Batubara – LibasNews7.Com
Keadilan seharusnya menjadi pelindung bagi semua, terlebih bagi warga lanjut usia yang rentan secara sosial dan ekonomi. Namun, kisah getir yang dialami Piter Tampubolon (70), warga Dusun Tengah, Desa Pematang Cengkring, Kecamatan Medang Deras, Kabupaten Batu Bara, justru menyingkap sisi gelap penegakan hukum di akar rumput di mana kebebasan seseorang diduga bisa ditebus dengan uang.
Kepada awak media pada 5 November 2025, di kediamannya yang sederhana, Piter dan istrinya, boru Damanik, dengan suara bergetar menceritakan kejadian yang mereka alami.

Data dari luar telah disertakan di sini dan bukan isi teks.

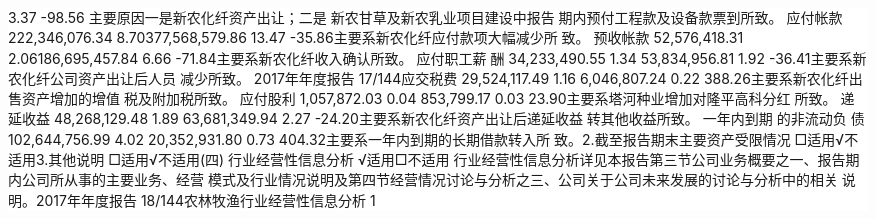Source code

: 3.37
-98.56
主要原因一是新农化纤资产出让；二是
新农甘草及新农乳业项目建设中报告
期内预付工程款及设备款票到所致。
应付帐款
222,346,076.34
8.70377,568,579.86
13.47
-35.86主要系新农化纤应付款项大幅减少所
致。
预收帐款
52,576,418.31
2.06186,695,457.84
6.66
-71.84主要系新农化纤收入确认所致。
应付职工薪
酬
34,233,490.55
1.34
53,834,956.81
1.92
-36.41主要系新农化纤公司资产出让后人员
减少所致。
2017年年度报告
17/144应交税费
29,524,117.49
1.16
6,046,807.24
0.22
388.26主要系新农化纤出售资产增加的增值
税及附加税所致。
应付股利
1,057,872.03
0.04
853,799.17
0.03
23.90主要系塔河种业增加对隆平高科分红
所致。
递延收益
48,268,129.48
1.89
63,681,349.94
2.27
-24.20主要系新农化纤资产出让后递延收益
转其他收益所致。
一年内到期
的非流动负
债
102,644,756.99
4.02
20,352,931.80
0.73
404.32主要系一年内到期的长期借款转入所
致。2.截至报告期末主要资产受限情况
□适用√不适用3.其他说明
□适用√不适用(四)
行业经营性信息分析
√适用□不适用
行业经营性信息分析详见本报告第三节公司业务概要之一、报告期内公司所从事的主要业务、经营
模式及行业情况说明及第四节经营情况讨论与分析之三、公司关于公司未来发展的讨论与分析中的相关
说明。2017年年度报告
18/144农林牧渔行业经营性信息分析
1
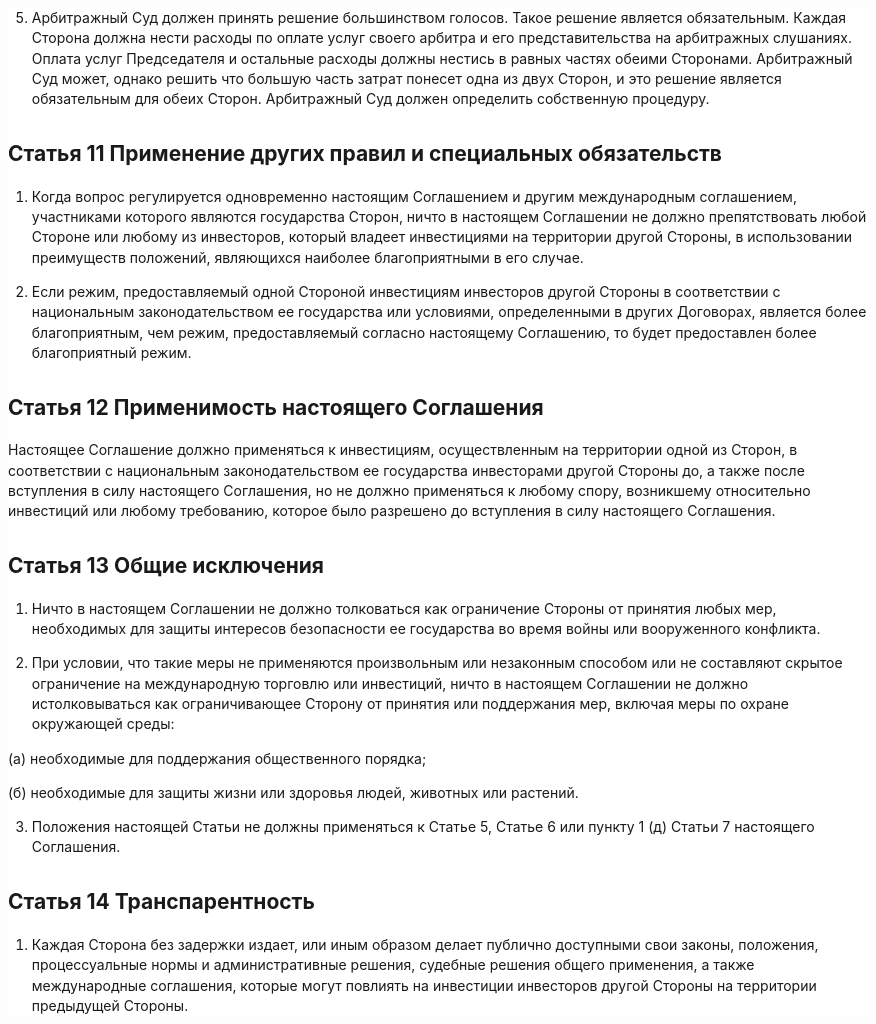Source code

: 5. Арбитражный Суд должен принять решение большинством голосов. Такое решение является обязательным. Каждая Сторона должна нести расходы по оплате услуг своего арбитра и его представительства на арбитражных слушаниях. Оплата услуг Председателя и остальные расходы должны нестись в равных частях обеими Сторонами. Арбитражный Суд может, однако решить что большую часть затрат понесет одна из двух Сторон, и это решение является обязательным для обеих Сторон. Арбитражный Суд должен определить собственную процедуру.

## Статья 11 Применение других правил и специальных обязательств

1. Когда вопрос регулируется одновременно настоящим Соглашением и другим международным соглашением, участниками которого являются государства Сторон, ничто в настоящем Соглашении не должно препятствовать любой Стороне или любому из инвесторов, который владеет инвестициями на территории другой Стороны, в использовании преимуществ положений, являющихся наиболее благоприятными в его случае.

2. Если режим, предоставляемый одной Стороной инвестициям инвесторов другой Стороны в соответствии с национальным законодательством ее государства или условиями, определенными в других Договорах, является более благоприятным, чем режим, предоставляемый согласно настоящему Соглашению, то будет предоставлен более благоприятный режим.

## Статья 12 Применимость настоящего Соглашения

Настоящее Соглашение должно применяться к инвестициям, осуществленным на территории одной из Сторон, в соответствии с национальным законодательством ее государства инвесторами другой Стороны до, а также после вступления в силу настоящего Соглашения, но не должно применяться к любому спору, возникшему относительно инвестиций или любому требованию, которое было разрешено до вступления в силу настоящего Соглашения.

## Статья 13 Общие исключения

1. Ничто в настоящем Соглашении не должно толковаться как ограничение Стороны от принятия любых мер, необходимых для защиты интересов безопасности ее государства во время войны или вооруженного конфликта.

2. При условии, что такие меры не применяются произвольным или незаконным способом или не составляют скрытое ограничение на международную торговлю или инвестиций, ничто в настоящем Соглашении не должно истолковываться как ограничивающее Сторону от принятия или поддержания мер, включая меры по охране окружающей среды:

(а) необходимые для поддержания общественного порядка;

(б) необходимые для защиты жизни или здоровья людей, животных или растений.

3. Положения настоящей Статьи не должны применяться к Статье 5, Статье 6 или пункту 1 (д) Статьи 7 настоящего Соглашения.

## Статья 14 Транспарентность

1. Каждая Сторона без задержки издает, или иным образом делает публично доступными свои законы, положения, процессуальные нормы и административные решения, судебные решения общего применения, а также международные соглашения, которые могут повлиять на инвестиции инвесторов другой Стороны на территории предыдущей Стороны.
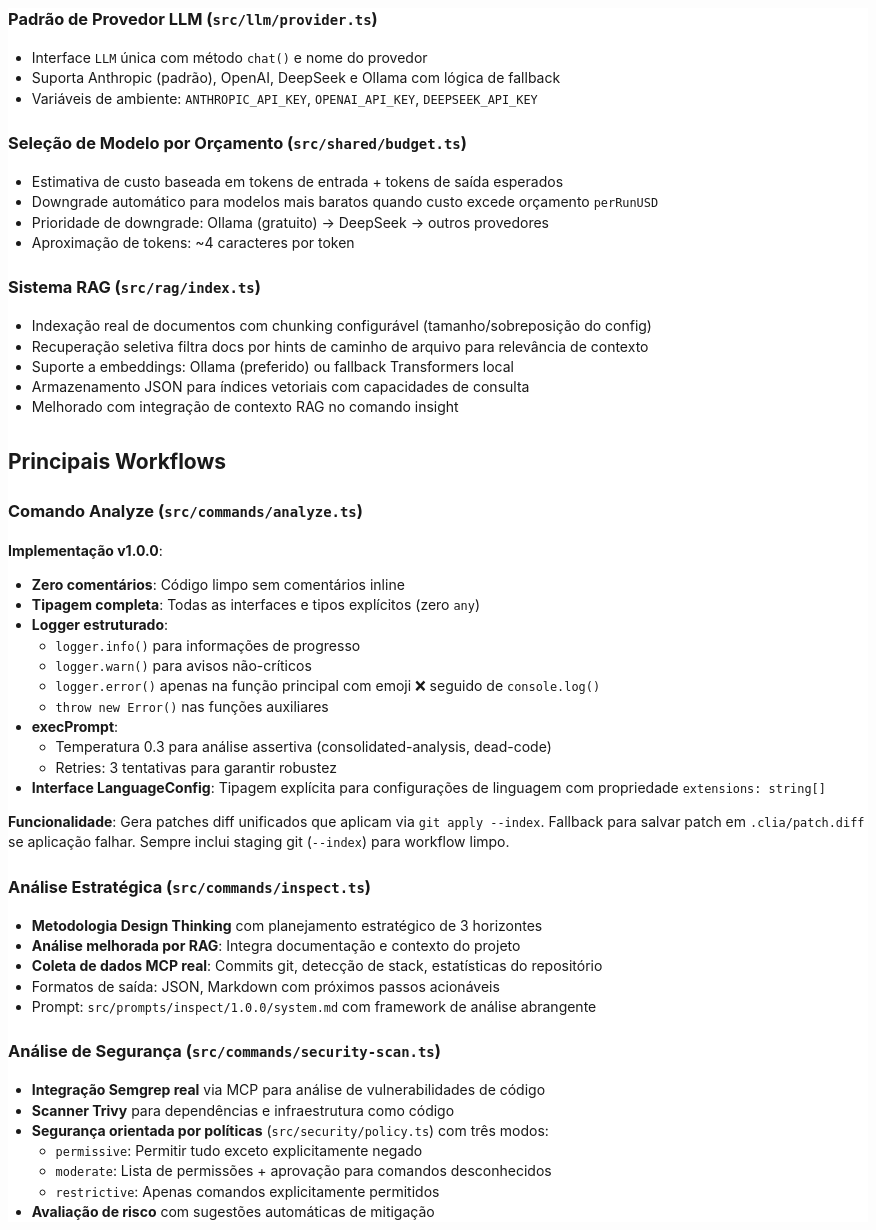 ### Padrão de Provedor LLM (`src/llm/provider.ts`)
- Interface `LLM` única com método `chat()` e nome do provedor
- Suporta Anthropic (padrão), OpenAI, DeepSeek e Ollama com lógica de fallback
- Variáveis de ambiente: `ANTHROPIC_API_KEY`, `OPENAI_API_KEY`, `DEEPSEEK_API_KEY`

### Seleção de Modelo por Orçamento (`src/shared/budget.ts`)
- Estimativa de custo baseada em tokens de entrada + tokens de saída esperados
- Downgrade automático para modelos mais baratos quando custo excede orçamento `perRunUSD`
- Prioridade de downgrade: Ollama (gratuito) → DeepSeek → outros provedores
- Aproximação de tokens: ~4 caracteres por token

### Sistema RAG (`src/rag/index.ts`)
- Indexação real de documentos com chunking configurável (tamanho/sobreposição do config)
- Recuperação seletiva filtra docs por hints de caminho de arquivo para relevância de contexto
- Suporte a embeddings: Ollama (preferido) ou fallback Transformers local
- Armazenamento JSON para índices vetoriais com capacidades de consulta
- Melhorado com integração de contexto RAG no comando insight

## Principais Workflows

### Comando Analyze (`src/commands/analyze.ts`)
**Implementação v1.0.0**:
- **Zero comentários**: Código limpo sem comentários inline
- **Tipagem completa**: Todas as interfaces e tipos explícitos (zero `any`)
- **Logger estruturado**:
  - `logger.info()` para informações de progresso
  - `logger.warn()` para avisos não-críticos
  - `logger.error()` apenas na função principal com emoji ❌ seguido de `console.log()`
  - `throw new Error()` nas funções auxiliares
- **execPrompt**:
  - Temperatura 0.3 para análise assertiva (consolidated-analysis, dead-code)
  - Retries: 3 tentativas para garantir robustez
- **Interface LanguageConfig**: Tipagem explícita para configurações de linguagem com propriedade `extensions: string[]`

**Funcionalidade**: Gera patches diff unificados que aplicam via `git apply --index`. Fallback para salvar patch em `.clia/patch.diff` se aplicação falhar. Sempre inclui staging git (`--index`) para workflow limpo.

### Análise Estratégica (`src/commands/inspect.ts`)
- **Metodologia Design Thinking** com planejamento estratégico de 3 horizontes
- **Análise melhorada por RAG**: Integra documentação e contexto do projeto
- **Coleta de dados MCP real**: Commits git, detecção de stack, estatísticas do repositório
- Formatos de saída: JSON, Markdown com próximos passos acionáveis
- Prompt: `src/prompts/inspect/1.0.0/system.md` com framework de análise abrangente

### Análise de Segurança (`src/commands/security-scan.ts`)
- **Integração Semgrep real** via MCP para análise de vulnerabilidades de código
- **Scanner Trivy** para dependências e infraestrutura como código
- **Segurança orientada por políticas** (`src/security/policy.ts`) com três modos:
  - `permissive`: Permitir tudo exceto explicitamente negado
  - `moderate`: Lista de permissões + aprovação para comandos desconhecidos
  - `restrictive`: Apenas comandos explicitamente permitidos
- **Avaliação de risco** com sugestões automáticas de mitigação

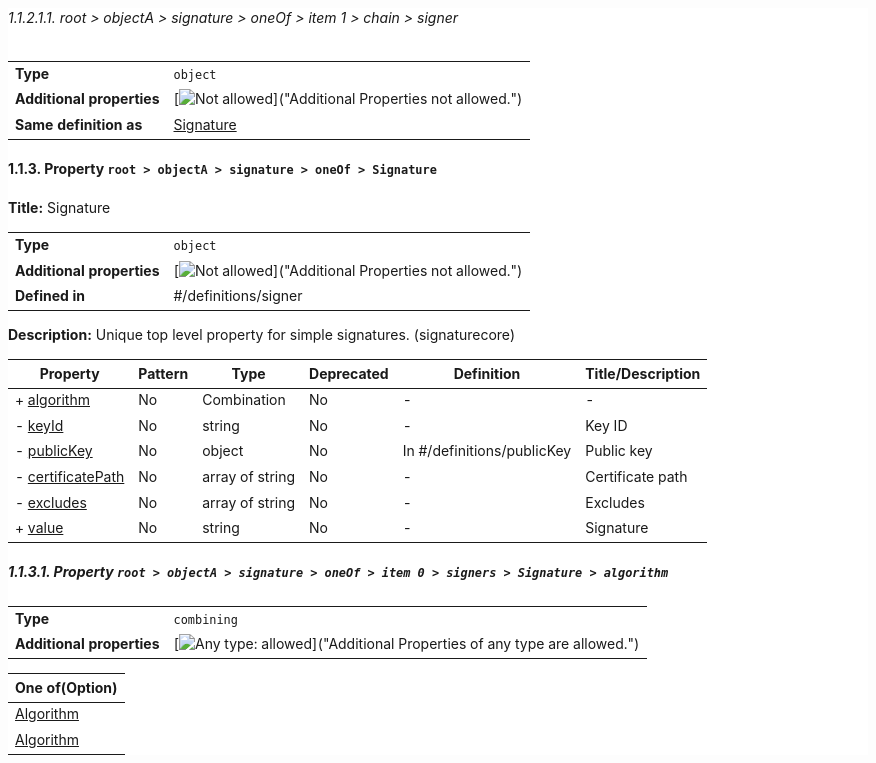 ###### <a name="objectA_signature_oneOf_i1_chain_items"></a>1.1.2.1.1. root > objectA > signature > oneOf > item 1 > chain > signer

|                           |                                                                                                        |
| ------------------------- | ------------------------------------------------------------------------------------------------------ |
| **Type**                  | `object`                                                                                               |
| **Additional properties** | [![Not allowed](https://img.shields.io/badge/Not%20allowed-red)]("Additional Properties not allowed.") |
| **Same definition as**    | [Signature](#objectA_signature_oneOf_i0_signers_items)                                                 |

#### <a name="objectA_signature_oneOf_i2"></a>1.1.3. Property `root > objectA > signature > oneOf > Signature`

**Title:** Signature

|                           |                                                                                                        |
| ------------------------- | ------------------------------------------------------------------------------------------------------ |
| **Type**                  | `object`                                                                                               |
| **Additional properties** | [![Not allowed](https://img.shields.io/badge/Not%20allowed-red)]("Additional Properties not allowed.") |
| **Defined in**            | #/definitions/signer                                                                                   |

**Description:** Unique top level property for simple signatures. (signaturecore)

| Property                                                                        | Pattern | Type            | Deprecated | Definition                 | Title/Description |
| ------------------------------------------------------------------------------- | ------- | --------------- | ---------- | -------------------------- | ----------------- |
| + [algorithm](#objectA_signature_oneOf_i0_signers_items_algorithm )             | No      | Combination     | No         | -                          | -                 |
| - [keyId](#objectA_signature_oneOf_i0_signers_items_keyId )                     | No      | string          | No         | -                          | Key ID            |
| - [publicKey](#objectA_signature_oneOf_i0_signers_items_publicKey )             | No      | object          | No         | In #/definitions/publicKey | Public key        |
| - [certificatePath](#objectA_signature_oneOf_i0_signers_items_certificatePath ) | No      | array of string | No         | -                          | Certificate path  |
| - [excludes](#objectA_signature_oneOf_i0_signers_items_excludes )               | No      | array of string | No         | -                          | Excludes          |
| + [value](#objectA_signature_oneOf_i0_signers_items_value )                     | No      | string          | No         | -                          | Signature         |

##### <a name="objectA_signature_oneOf_i0_signers_items_algorithm"></a>1.1.3.1. Property `root > objectA > signature > oneOf > item 0 > signers > Signature > algorithm`

|                           |                                                                                                                                 |
| ------------------------- | ------------------------------------------------------------------------------------------------------------------------------- |
| **Type**                  | `combining`                                                                                                                     |
| **Additional properties** | [![Any type: allowed](https://img.shields.io/badge/Any%20type-allowed-green)]("Additional Properties of any type are allowed.") |

| One of(Option)                                                            |
| ------------------------------------------------------------------------- |
| [Algorithm](#objectA_signature_oneOf_i0_signers_items_algorithm_oneOf_i0) |
| [Algorithm](#objectA_signature_oneOf_i0_signers_items_algorithm_oneOf_i1) |
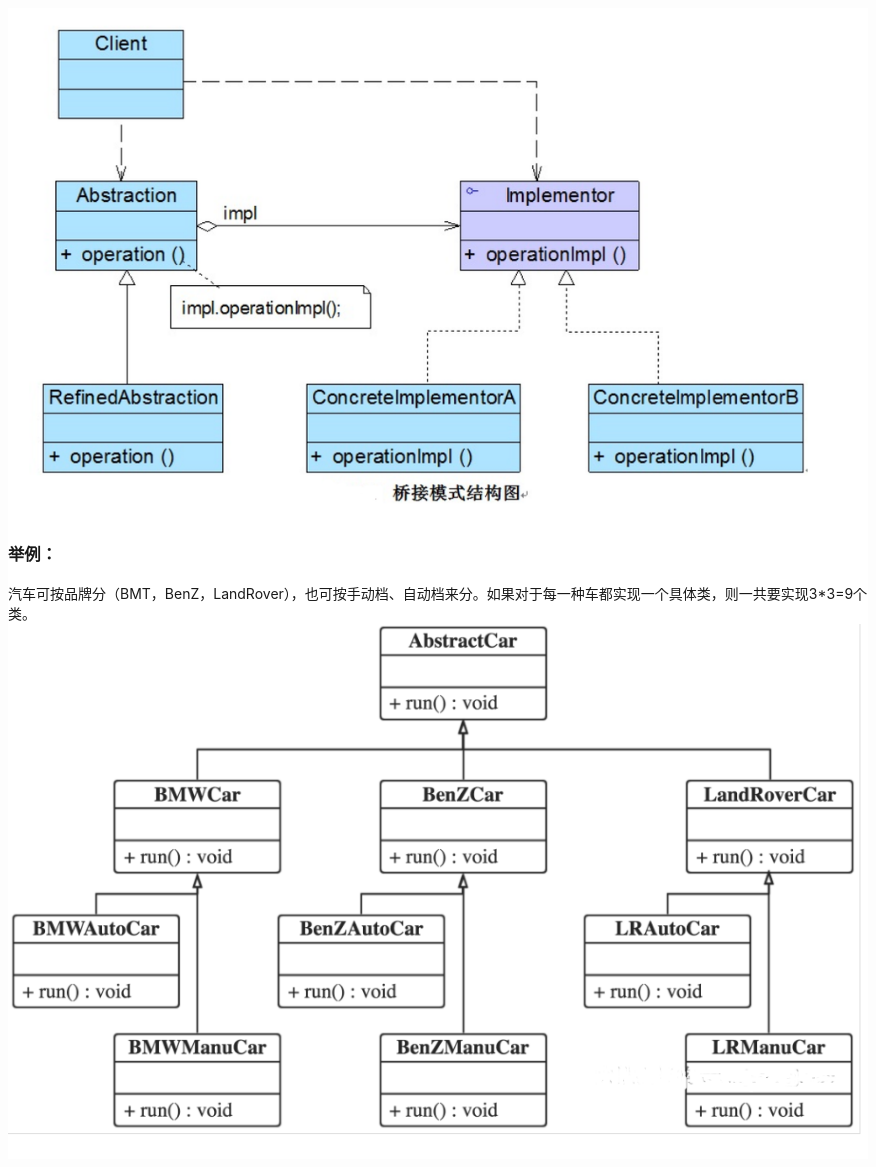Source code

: ![10](../blog_img/JavaDesignPatterns_img_10.png)

<h3>举例：</h3>

汽车可按品牌分（BMT，BenZ，LandRover），也可按手动档、自动档来分。如果对于每一种车都实现一个具体类，则一共要实现3*3=9个类。
![11](../blog_img/JavaDesignPatterns_img_11.png)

“Tanpa ada surat pemberitahuan pemanggilan, orang Polsek Medang Deras datang ke rumah kami dan langsung membawa suami saya,” ungkap boru Damanik. “Tiga hari suami saya ditahan, lalu saya dapat kabar dari polisi bahwa Piter sakit, berak darah di dalam tahanan.”
Menurut pengakuannya, saat itulah muncul tawaran “jalan keluar” dari salah seorang oknum polisi bermarga Hutahayan, yang menyarankan agar dilakukan penangguhan penahanan.
> “Saya bilang saya tidak paham, lalu saya tanya berapa biayanya. Hutahayan bilang jumpai penyidik namanya Hendro. Saat saya temui Hendro, dia minta empat juta. Saya bilang cuma punya dua juta, jadi saya kasih dua juta untuk penangguhan suami saya,” jelas boru Damanik.
Namun, kisah tak berhenti di situ. Saat sidang pertama Piter di Kisaran, Hendro kembali meminta Rp300.000 dengan alasan “uang minyak”.
> “Saya tak tahu apa-apa soal hukum, jadi saya kasih saja, Pak,” ucapnya lirih.
Sementara itu, berdasarkan Surat Perintah Penangkapan Nomor: SP.Kap./37/VI/RES.1.6/2025/Reskrim, Piter resmi ditetapkan sebagai tersangka dalam kasus dugaan penganiayaan. Namun, hingga berita ini diterbitkan, Kapolsek Medang Deras, AKP AH Sagala, belum memberikan tanggapan ataupun klarifikasi terkait dugaan pungutan liar tersebut.
Kasus ini bukan sekadar soal dua juta rupiah. Ini adalah cermin ketimpangan kuasa, di mana hukum seolah bisa dinegosiasikan dengan nominal tertentu. Bila benar adanya uang “penangguhan” itu, maka praktik semacam ini jelas mencederai prinsip due process of law dan meruntuhkan kepercayaan publik terhadap institusi kepolisian.
Penangguhan penahanan dalam hukum bukanlah hak istimewa berbayar. Itu adalah hak hukum tersangka, selama memenuhi syarat formal dan jaminan objektif. Bila syarat-syarat itu digantikan dengan uang tunai, maka keadilan telah digadaikan di meja penyidikan.
Keterbukaan dan integritas adalah napas utama institusi penegak hukum. Karena itu, awak media mendesak Divisi Propam Polda Sumatera Utara untuk segera mengusut tuntas dugaan adanya pungli dalam proses penangguhan penahanan di Polsek Medang Deras.
Jika dibiarkan, praktik seperti ini akan menjadi virus budaya korup di tubuh penegak hukum, yang pada akhirnya menjerumuskan masyarakat miskin sebagai korban berulang sistem yang timpang.
Keadilan tidak seharusnya punya harga. Dan jika benar penangguhan penahanan Piter Tampubolon “berbandrol” dua juta, maka ini bukan hanya urusan etik ini adalah pengkhianatan terhadap sumpah Tri Brata dan Catur Prasetya.
Kami akan terus menelusuri perkembangan kasus ini dan menunggu klarifikasi resmi dari pihak Polsek Medang Deras serta Polda Sumatera Utara. Transparansi adalah satu-satunya jalan untuk mengembalikan kepercayaan publik yang telah lama tergerus oleh praktik “uang pelicin” di ruang keadilan.